[Provided information Boundary: Start]

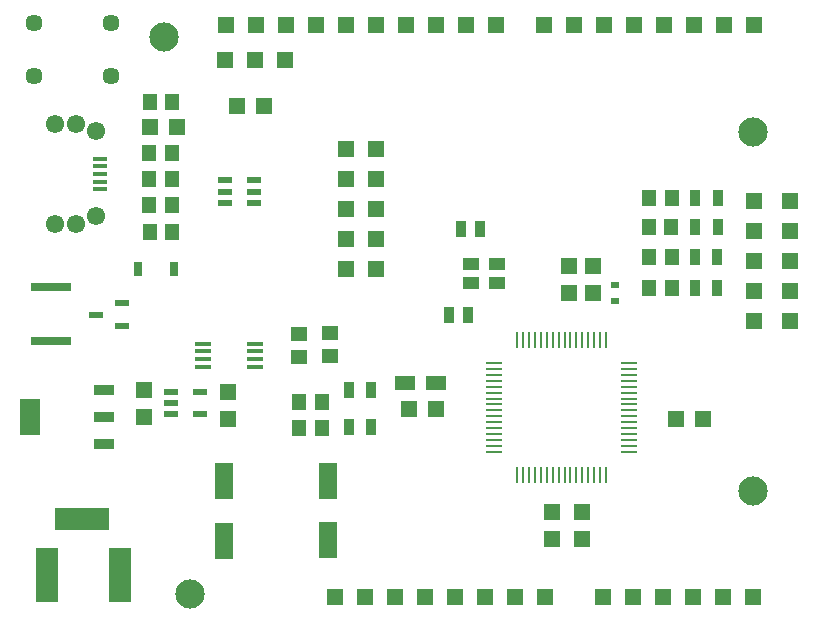
<source format=gtp>
G04 DesignSpark PCB Gerber Version 12.0 Build 5942*
%FSLAX35Y35*%
%MOMM*%
%AMT115*0 Rounded Rectangle Pad at angle 0*4,1,20,-0.88940,-2.27500,0.88940,-2.27500,0.90300,-2.27230,0.91460,-2.26460,0.92230,-2.25300,0.92500,-2.23940,0.92500,2.23940,0.92230,2.25300,0.91460,2.26460,0.90300,2.27230,0.88940,2.27500,-0.88940,2.27500,-0.90300,2.27230,-0.91460,2.26460,-0.92230,2.25300,-0.92500,2.23940,-0.92500,-2.23940,-0.92230,-2.25300,-0.91460,-2.26460,-0.90300,-2.27230,-0.88940,-2.27500,0*%
%ADD115T115*%
%ADD132R,0.25000X1.42500*%
%ADD125R,0.80000X1.15000*%
%ADD123R,0.85000X1.35000*%
%ADD134R,0.97000X1.42000*%
%ADD122R,1.24540X1.47400*%
%ADD120R,1.34700X1.47400*%
%ADD117R,1.55000X3.15000*%
%ADD119R,1.70000X3.15000*%
%ADD121R,1.47400X1.47400*%
%AMT116*0 Rounded Rectangle Pad at angle 90*4,1,20,2.27500,-0.88940,2.27500,0.88940,2.27230,0.90300,2.26460,0.91460,2.25300,0.92230,2.23940,0.92500,-2.23940,0.92500,-2.25300,0.92230,-2.26460,0.91460,-2.27230,0.90300,-2.27500,0.88940,-2.27500,-0.88940,-2.27230,-0.90300,-2.26460,-0.91460,-2.25300,-0.92230,-2.23940,-0.92500,2.23940,-0.92500,2.25300,-0.92230,2.26460,-0.91460,2.27230,-0.90300,2.27500,-0.88940,0*%
%ADD116T116*%
%ADD131R,1.42500X0.25000*%
%ADD128R,1.15000X0.40000*%
%ADD126R,1.35000X0.40000*%
%ADD124R,1.15000X0.55000*%
%ADD137R,0.65000X0.60000*%
%ADD130R,3.38000X0.80000*%
%ADD118R,1.70000X0.90000*%
%ADD133R,1.35000X1.05000*%
%ADD127R,1.47400X1.24540*%
%ADD136R,1.75000X1.25000*%
%ADD138C,1.45000*%
%ADD129C,1.55000*%
%ADD135R,1.47400X1.34700*%
%ADD114C,2.47400*%
X0Y0D02*
D02*
D114*
X43648050Y48045270D03*
X43868050Y43330270D03*
X48633050Y44195270D03*
Y47240270D03*
D02*
D115*
X42655050Y43488270D03*
X43275050D03*
D02*
D116*
X42955050Y43958270D03*
D02*
D117*
X44152050Y43779270D03*
Y44279270D03*
X45038050Y43782270D03*
Y44282270D03*
D02*
D118*
X43137050Y44592270D03*
Y44822270D03*
Y45052270D03*
D02*
D119*
X42507050Y44822270D03*
D02*
D120*
X43476050Y44824970D03*
Y45053570D03*
X44185550Y44810970D03*
Y45039570D03*
X46928050Y43791970D03*
Y44020570D03*
X47071050Y45870970D03*
Y46099570D03*
X47188050Y43790970D03*
Y44019570D03*
X47282050Y45872970D03*
Y46101570D03*
D02*
D121*
X44165550Y47847770D03*
X44170600Y48144000D03*
X44419550Y47847770D03*
X44424600Y48144000D03*
X44673550Y47847770D03*
X44678600Y48144000D03*
X44932600D03*
X45090000Y43301000D03*
X45186600Y46077770D03*
Y46331770D03*
Y46585770D03*
Y46839770D03*
Y47093770D03*
Y48144000D03*
X45344000Y43301000D03*
X45440600Y46077770D03*
Y46331770D03*
Y46585770D03*
Y46839770D03*
Y47093770D03*
Y48144000D03*
X45598000Y43301000D03*
X45694600Y48144000D03*
X45852000Y43301000D03*
X45948600Y48144000D03*
X46106000Y43301000D03*
X46202600Y48144000D03*
X46360000Y43301000D03*
X46456600Y48144000D03*
X46614000Y43301000D03*
X46865050Y48140270D03*
X46868000Y43301000D03*
X47119050Y48140270D03*
X47361000Y43301000D03*
X47373050Y48140270D03*
X47615000Y43301000D03*
X47627050Y48140270D03*
X47869000Y43301000D03*
X47881050Y48140270D03*
X48123000Y43301000D03*
X48135050Y48140270D03*
X48377000Y43301000D03*
X48389050Y48140270D03*
X48631000Y43301000D03*
X48641050Y45639270D03*
Y45893270D03*
Y46147270D03*
Y46401270D03*
Y46655270D03*
X48643050Y48140270D03*
X48942050Y45639270D03*
Y45893270D03*
Y46147270D03*
Y46401270D03*
Y46655270D03*
D02*
D122*
X43520800Y46620270D03*
Y46842270D03*
Y47064270D03*
X43523800Y46394270D03*
Y47495270D03*
X43711300Y46620270D03*
Y46842270D03*
Y47064270D03*
X43714300Y46394270D03*
Y47495270D03*
X44790300Y44727770D03*
Y44950270D03*
X44980800Y44727770D03*
Y44950270D03*
X47747800Y46432770D03*
X47752800Y46177770D03*
Y46682770D03*
X47755300Y45920270D03*
X47938300Y46432770D03*
X47943300Y46177770D03*
Y46682770D03*
X47945800Y45920270D03*
D02*
D123*
X45208050Y44740270D03*
Y45050270D03*
X45398050Y44740270D03*
Y45050270D03*
X48140550Y45920270D03*
X48140560Y46180270D03*
X48143050Y46432770D03*
Y46682770D03*
X48330550Y45920270D03*
X48330560Y46180270D03*
X48333050Y46432770D03*
Y46682770D03*
D02*
D124*
X43070050Y45692270D03*
X43290050Y45597270D03*
Y45787270D03*
X43702050Y44849270D03*
Y44944270D03*
Y45039270D03*
X43952050Y44849270D03*
Y45039270D03*
X44158050Y46637770D03*
Y46732770D03*
Y46827770D03*
X44408050Y46637770D03*
Y46732770D03*
Y46827770D03*
D02*
D125*
X43425550Y46080270D03*
X43730550D03*
D02*
D126*
X43975050Y45251770D03*
Y45316770D03*
Y45381770D03*
Y45446770D03*
X44415050Y45251770D03*
Y45316770D03*
Y45381770D03*
Y45446770D03*
D02*
D127*
X44792050Y45336020D03*
Y45526520D03*
X45051050Y45344020D03*
Y45534520D03*
D02*
D128*
X43100550Y46752770D03*
Y46817770D03*
Y46882770D03*
Y46947770D03*
Y47012770D03*
D02*
D129*
X42725550Y46460270D03*
Y47305270D03*
X42900550Y46460270D03*
Y47305270D03*
X43070550Y46522770D03*
Y47242770D03*
D02*
D130*
X42689050Y45469270D03*
Y45929270D03*
D02*
D131*
X46438250Y44531270D03*
Y44581270D03*
Y44631270D03*
Y44681270D03*
Y44731270D03*
Y44781270D03*
Y44831270D03*
Y44881270D03*
Y44931270D03*
Y44981270D03*
Y45031270D03*
Y45081270D03*
Y45131270D03*
Y45181270D03*
Y45231270D03*
Y45281270D03*
X47585850Y44531270D03*
Y44581270D03*
Y44631270D03*
Y44681270D03*
Y44731270D03*
Y44781270D03*
Y44831270D03*
Y44881270D03*
Y44931270D03*
Y44981270D03*
Y45031270D03*
Y45081270D03*
Y45131270D03*
Y45181270D03*
Y45231270D03*
Y45281270D03*
D02*
D132*
X46637050Y44332470D03*
Y45480070D03*
X46687050Y44332470D03*
Y45480070D03*
X46737050Y44332470D03*
Y45480070D03*
X46787050Y44332470D03*
Y45480070D03*
X46837050Y44332470D03*
Y45480070D03*
X46887050Y44332470D03*
Y45480070D03*
X46937050Y44332470D03*
Y45480070D03*
X46987050Y44332470D03*
Y45480070D03*
X47037050Y44332470D03*
Y45480070D03*
X47087050Y44332470D03*
Y45480070D03*
X47137050Y44332470D03*
Y45480070D03*
X47187050Y44332470D03*
Y45480070D03*
X47237050Y44332470D03*
Y45480070D03*
X47287050Y44332470D03*
Y45480070D03*
X47337050Y44332470D03*
Y45480070D03*
X47387050Y44332470D03*
Y45480070D03*
D02*
D133*
X46248050Y45963270D03*
Y46123270D03*
X46468050Y45963270D03*
Y46123270D03*
D02*
D134*
X46055550Y45692770D03*
X46158050Y46420270D03*
X46215550Y45692770D03*
X46318050Y46420270D03*
D02*
D135*
X43527750Y47279270D03*
X43756350D03*
X44261250Y47455270D03*
X44489850D03*
X45717750Y44890270D03*
X45946350D03*
X47976750Y44806270D03*
X48205350D03*
D02*
D136*
X45689050Y45116270D03*
X45949050D03*
D02*
D137*
X47464550Y45810270D03*
Y45945270D03*
D02*
D138*
X42546050Y47710270D03*
Y48160270D03*
X43196050Y47710270D03*
Y48160270D03*
X0Y0D02*
M02*

</source>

[Provided information Boundary: End]

# Job item:
Where a line in the listing above includes the string "Rectangle", copy that line.

# Output for this exercise:
%AMT115*0 Rounded Rectangle Pad at angle 0*4,1,20,-0.88940,-2.27500,0.88940,-2.27500,0.90300,-2.27230,0.91460,-2.26460,0.92230,-2.25300,0.92500,-2.23940,0.92500,2.23940,0.92230,2.25300,0.91460,2.26460,0.90300,2.27230,0.88940,2.27500,-0.88940,2.27500,-0.90300,2.27230,-0.91460,2.26460,-0.92230,2.25300,-0.92500,2.23940,-0.92500,-2.23940,-0.92230,-2.25300,-0.91460,-2.26460,-0.90300,-2.27230,-0.88940,-2.27500,0*%
%AMT116*0 Rounded Rectangle Pad at angle 90*4,1,20,2.27500,-0.88940,2.27500,0.88940,2.27230,0.90300,2.26460,0.91460,2.25300,0.92230,2.23940,0.92500,-2.23940,0.92500,-2.25300,0.92230,-2.26460,0.91460,-2.27230,0.90300,-2.27500,0.88940,-2.27500,-0.88940,-2.27230,-0.90300,-2.26460,-0.91460,-2.25300,-0.92230,-2.23940,-0.92500,2.23940,-0.92500,2.25300,-0.92230,2.26460,-0.91460,2.27230,-0.90300,2.27500,-0.88940,0*%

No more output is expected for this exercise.